EXERCISE
Lines with the word "услуги" in them must be copied from the records below.

(Records from a dataset)
════════
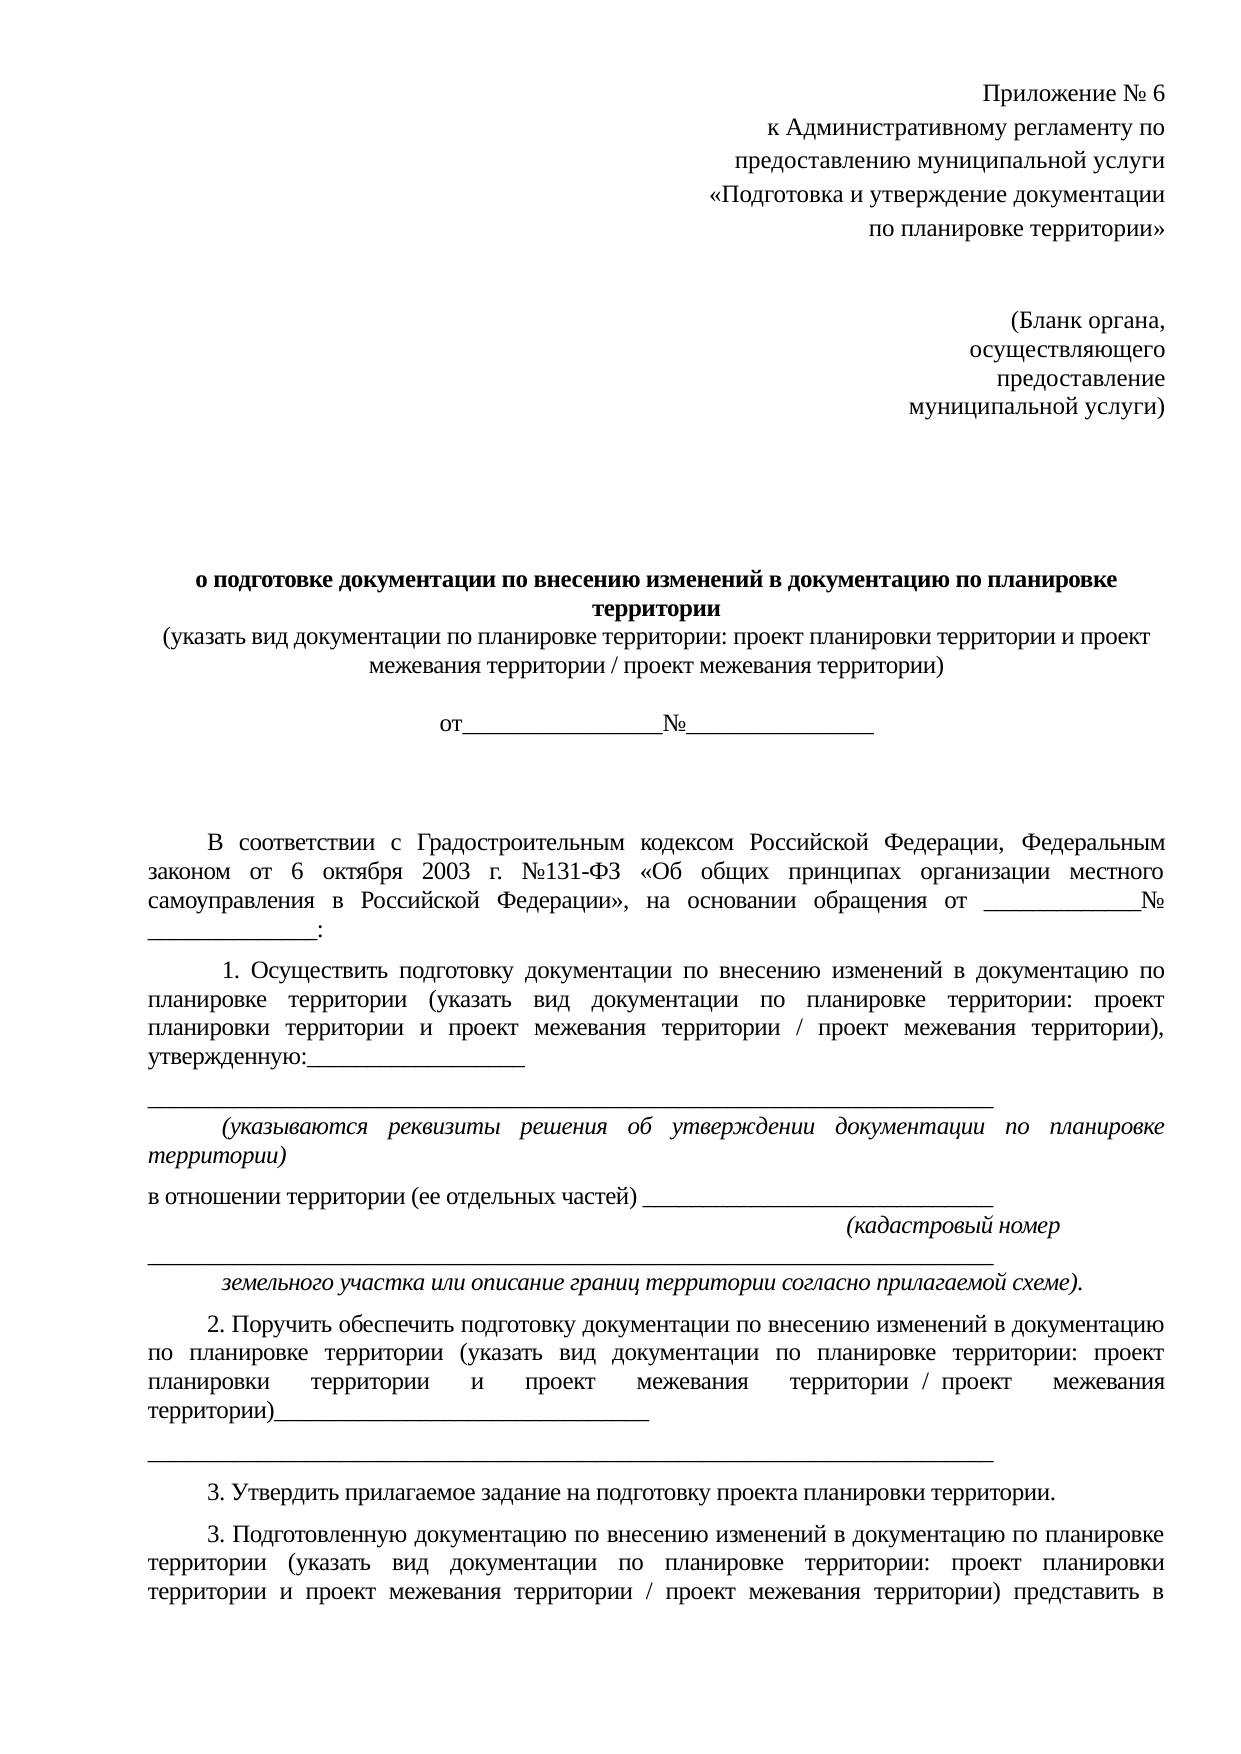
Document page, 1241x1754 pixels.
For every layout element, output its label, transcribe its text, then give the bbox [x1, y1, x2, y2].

text земельного участка или описание границ территории согласно прилагаемой схеме). [148, 1267, 1165, 1296]
text муниципальной услуги) [148, 391, 1165, 420]
text к Административному регламенту по предоставлению муниципальной услуги «Подготовка и утверждение документации по планировке территории» [709, 108, 1165, 243]
text (указать вид документации по планировке территории: проект планировки территории и проект межевания территории / проект межевания территории) [148, 621, 1165, 679]
text ______________________________________________________________________ [148, 1082, 1165, 1111]
text в отношении территории (ее отдельных частей) _____________________________ [148, 1181, 1165, 1210]
text (кадастровый номер [148, 1210, 1165, 1239]
text о подготовке документации по внесению изменений в документацию по планировке территории [148, 564, 1165, 621]
text от________________№_______________ [148, 708, 1165, 737]
text 1. Осуществить подготовку документации по внесению изменений в документацию по планировке территории (указать вид документации по планировке территории: проект планировки территории и проект межевания территории / проект межевания территории), утвержденную:__________________ [148, 955, 1165, 1070]
text (Бланк органа, осуществляющего предоставление [148, 305, 1165, 391]
text ______________________________________________________________________ [148, 1436, 1165, 1465]
text В соответствии с Градостроительным кодексом Российской Федерации, Федеральным законом от 6 октября 2003 г. №131-ФЗ «Об общих принципах организации местного самоуправления в Российской Федерации», на основании обращения от _____________№ ______________: [148, 827, 1165, 942]
text 3. Утвердить прилагаемое задание на подготовку проекта планировки территории. [148, 1477, 1165, 1506]
text 2. Поручить обеспечить подготовку документации по внесению изменений в документацию по планировке территории (указать вид документации по планировке территории: проект планировки территории и проект межевания территории / проект межевания территории)_______________________________ [148, 1309, 1165, 1424]
text (указываются реквизиты решения об утверждении документации по планировке территории) [148, 1111, 1165, 1169]
text ______________________________________________________________________ [148, 1239, 1165, 1267]
text Приложение № 6 [709, 75, 1165, 108]
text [148, 1519, 1165, 1605]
════════
TASK ANSWER
text муниципальной услуги) [148, 391, 1165, 420]
text к Административному регламенту по предоставлению муниципальной услуги «Подготовка и утверждение документации по планировке территории» [709, 108, 1165, 243]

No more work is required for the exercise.